## EXERCISE AIM
Starting from the line in which "Как в Дирекции т" appears, output every line down to the last line of the data below, exactly and without anything more.

(Dataset entries)
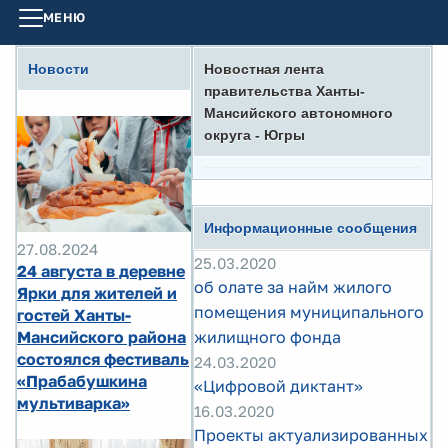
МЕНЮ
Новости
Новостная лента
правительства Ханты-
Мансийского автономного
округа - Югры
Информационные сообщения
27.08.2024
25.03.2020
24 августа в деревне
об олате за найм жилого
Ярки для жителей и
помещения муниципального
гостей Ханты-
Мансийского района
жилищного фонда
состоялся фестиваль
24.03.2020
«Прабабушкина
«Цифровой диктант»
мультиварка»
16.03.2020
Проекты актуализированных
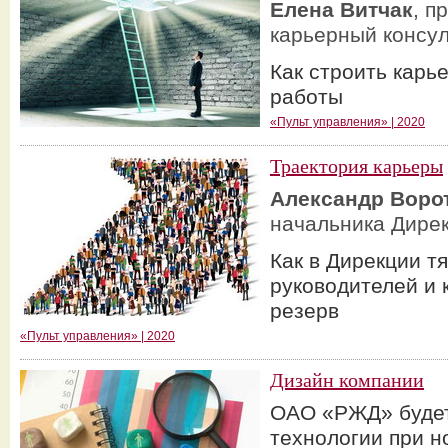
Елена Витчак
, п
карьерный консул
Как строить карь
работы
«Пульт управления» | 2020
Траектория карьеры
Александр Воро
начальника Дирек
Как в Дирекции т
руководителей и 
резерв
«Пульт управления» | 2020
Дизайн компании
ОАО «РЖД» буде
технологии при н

## WRITTEN RESPONSE
Как в Дирекции т
руководителей и 
резерв
«Пульт управления» | 2020
Дизайн компании
ОАО «РЖД» буде
технологии при н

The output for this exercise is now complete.